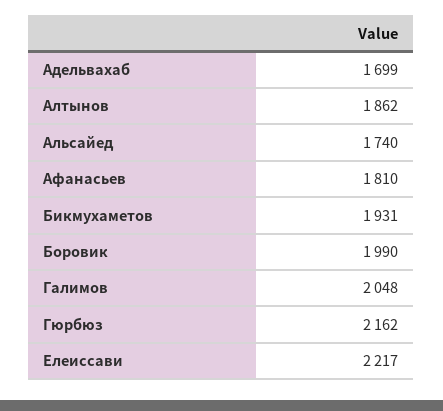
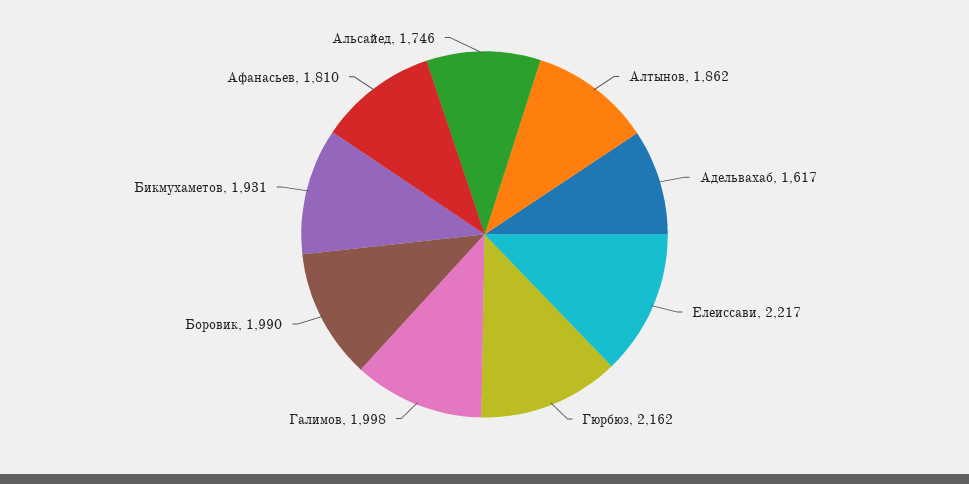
  {
-   "Адельвахаб": 1699,
+   "Адельвахаб": 1617,
    "Алтынов": 1862,
-   "Альсайед": 1740,
+   "Альсайед": 1746,
    "Афанасьев": 1810,
    "Бикмухаметов": 1931,
    "Боровик": 1990,
-   "Галимов": 2048,
+   "Галимов": 1998,
    "Гюрбюз": 2162,
    "Елеиссави": 2217
  }

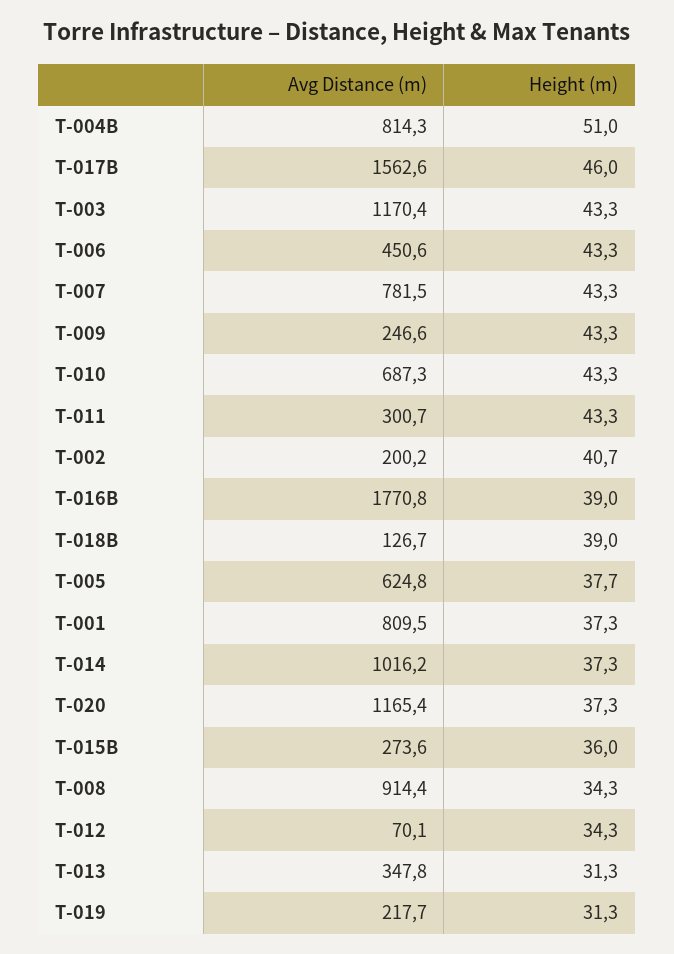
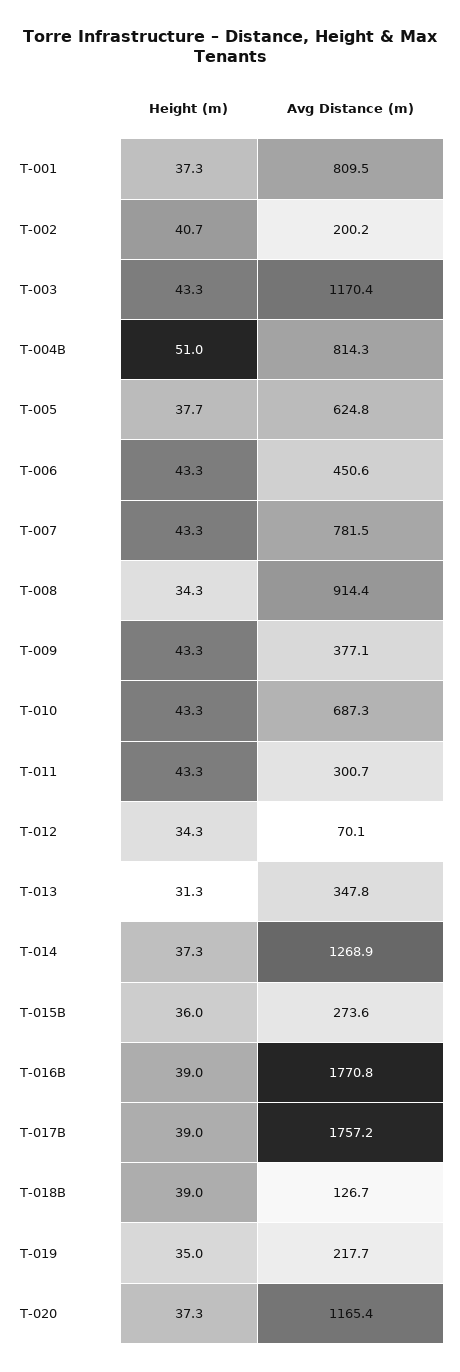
  {
    "Avg Distance (m)": {
      "T-004B": 814.3,
-     "T-017B": 1562.6,
+     "T-017B": 1757.2,
      "T-003": 1170.4,
      "T-006": 450.6,
      "T-007": 781.5,
-     "T-009": 246.6,
+     "T-009": 377.1,
      "T-010": 687.3,
      "T-011": 300.7,
      "T-002": 200.2,
      "T-016B": 1770.8,
      "T-018B": 126.7,
      "T-005": 624.8,
      "T-001": 809.5,
-     "T-014": 1016.2,
+     "T-014": 1268.9,
      "T-020": 1165.4,
      "T-015B": 273.6,
      "T-008": 914.4,
      "T-012": 70.1,
      "T-013": 347.8,
      "T-019": 217.7
    },
    "Height (m)": {
      "T-004B": 51,
-     "T-017B": 46,
+     "T-017B": 39,
      "T-003": 43.3,
      "T-006": 43.3,
      "T-007": 43.3,
      "T-009": 43.3,
      "T-010": 43.3,
      "T-011": 43.3,
      "T-002": 40.7,
      "T-016B": 39,
      "T-018B": 39,
      "T-005": 37.7,
      "T-001": 37.3,
      "T-014": 37.3,
      "T-020": 37.3,
      "T-015B": 36,
      "T-008": 34.3,
      "T-012": 34.3,
      "T-013": 31.3,
-     "T-019": 31.3
+     "T-019": 35
    }
  }

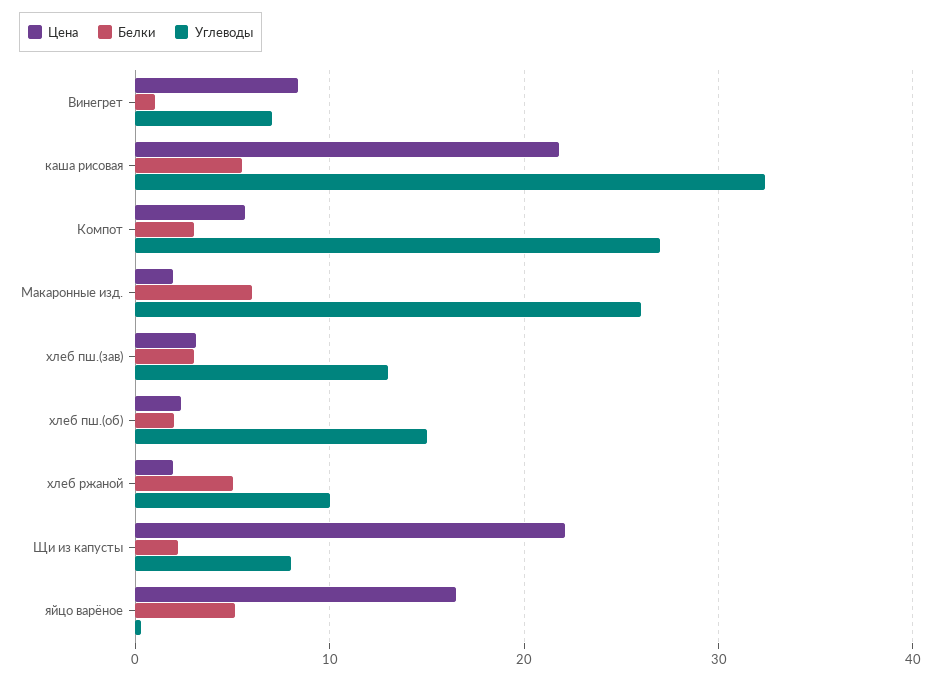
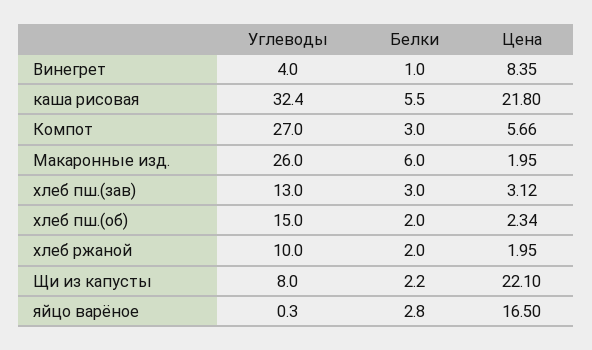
  {
    "Цена": {
      "Винегрет": 8.35,
      "каша рисовая": 21.8,
      "Компот": 5.66,
      "Макаронные изд.": 1.95,
      "хлеб пш.(зав)": 3.12,
      "хлеб пш.(об)": 2.34,
      "хлеб ржаной": 1.95,
      "Щи из капусты": 22.1,
      "яйцо варёное": 16.5
    },
    "Белки": {
      "Винегрет": 1,
      "каша рисовая": 5.5,
      "Компот": 3,
      "Макаронные изд.": 6,
      "хлеб пш.(зав)": 3,
      "хлеб пш.(об)": 2,
-     "хлеб ржаной": 5,
+     "хлеб ржаной": 2,
      "Щи из капусты": 2.2,
-     "яйцо варёное": 5
+     "яйцо варёное": 2.8
    },
    "Углеводы": {
-     "Винегрет": 7,
+     "Винегрет": 4,
      "каша рисовая": 32.4,
      "Компот": 27,
      "Макаронные изд.": 26,
      "хлеб пш.(зав)": 13,
      "хлеб пш.(об)": 15,
      "хлеб ржаной": 10,
      "Щи из капусты": 8,
      "яйцо варёное": 0.3
    }
  }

■ **PROBLEM REQUIREMENTS**:
Whenever a line of the data includes the word "рисовая", show that line in full.

■ **ANSWER BOX**:
      "каша рисовая": 21.8,
      "каша рисовая": 5.5,
      "каша рисовая": 32.4,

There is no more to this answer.